John Fairfax: Withdrew a proposed change to its constitution regarding proportional takeovers in 2001 but the losing proxy count was still released here. It was a special resolution requiring 75% approval and Fairfax only had 64.5% of the proxies in favour.

AMP: Withdrew its ludicrously generous and complex incentive schemes proposals for new CEO Andrew Mohl and Henderson CEO Roger Yates before the 2003 AGM after angry shareholders vowed to vote them down given the billions that had just been lost in the UK. Check out the backdown announcement here.

News Corp: I still think the rejection of Rupert's proposed options issue without performance hurdles for six executive directors at the 2003 AGM was the trigger for the move to America. The Sun King said it was Australian institutions that objected and it must have been some sort of "crazy misunderstanding."

Hills Motorway: John Cassidy resigned from the board one day before facing a re-election ballot at the 2004 AGM because it was clear the proxies were running against him. This is the only time in recent history than an endorsed incumbent director has been booted off a board.

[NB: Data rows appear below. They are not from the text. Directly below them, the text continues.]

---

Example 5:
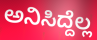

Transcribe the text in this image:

ಅನಿಸಿದ್ದೆಲ್ಲ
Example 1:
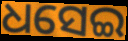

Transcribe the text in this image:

ଧସେଇ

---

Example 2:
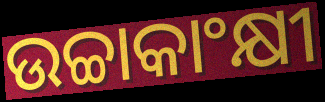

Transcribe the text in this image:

ଉଚ୍ଚାକାଂକ୍ଷୀ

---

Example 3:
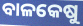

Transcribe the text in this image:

ବାଳକେଷୁ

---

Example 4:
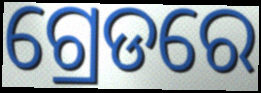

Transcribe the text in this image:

ଗ୍ରେଡରେ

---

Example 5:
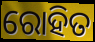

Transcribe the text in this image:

ରୋହିତ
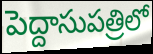
పెద్దాసుపత్రిలో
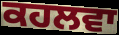
ਕਹਲਵਾ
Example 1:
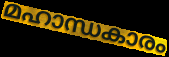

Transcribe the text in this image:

മഹാന്ധകാരം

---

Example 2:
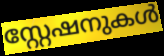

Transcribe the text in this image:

Fleetwood Corporation: A proposal to issue options to executive directors was withdrawn at the 2004 AGM due to opposition from shareholders, although the company blamed "the inadvertent omission of some technical information required by the ASX."

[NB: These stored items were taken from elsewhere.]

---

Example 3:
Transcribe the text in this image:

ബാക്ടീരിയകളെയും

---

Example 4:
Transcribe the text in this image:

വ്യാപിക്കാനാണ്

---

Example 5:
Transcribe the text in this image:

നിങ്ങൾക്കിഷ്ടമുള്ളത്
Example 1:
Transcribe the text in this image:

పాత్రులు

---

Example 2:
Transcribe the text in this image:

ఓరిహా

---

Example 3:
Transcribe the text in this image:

AWB: Withdrew resolution proposing a $400,000 increase in maximum board pay to $1.6 million as you can see here.

I'll be heading to tomorrow's AWB AGM in Melbourne as a very recent shareholder but am not expecting any detailed answers. Executive chairman Brendan Stewart will no doubt blame the former management and claim he can't comment until the Cole Inquiry is over. His planned trip to Iraq with Mark Vaile will be an interesting topic given the Canadians have already seemingly cut our lunch.

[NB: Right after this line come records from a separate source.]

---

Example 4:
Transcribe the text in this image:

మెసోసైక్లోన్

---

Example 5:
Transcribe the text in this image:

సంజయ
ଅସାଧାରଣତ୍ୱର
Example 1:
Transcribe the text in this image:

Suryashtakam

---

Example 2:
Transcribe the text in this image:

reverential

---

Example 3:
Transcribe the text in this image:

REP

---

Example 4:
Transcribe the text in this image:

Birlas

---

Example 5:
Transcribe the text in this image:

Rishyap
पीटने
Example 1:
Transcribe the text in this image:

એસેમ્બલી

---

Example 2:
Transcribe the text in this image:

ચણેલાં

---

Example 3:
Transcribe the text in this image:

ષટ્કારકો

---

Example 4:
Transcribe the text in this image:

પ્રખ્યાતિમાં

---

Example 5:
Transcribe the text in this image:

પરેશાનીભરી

It will also be amusing to see the spectacle of six farmers running for four board vacancies. Stewart himself is up for election and as chairman of both the remuneration and nomination committees, he is seriously in the gun over the pay rise proposal and the ridiculous monopoly that wheat farmers have over board seats.

Representative boards are difficult to govern at the best of times and AWB runs a ridiculous gerrymander which only allows A class shareholders from the relevant state to vote on each board election. So much for having an accountant, a lawyer, a marketer, a couple of former CEOs and a couple of industry experts which is what most good boards feature.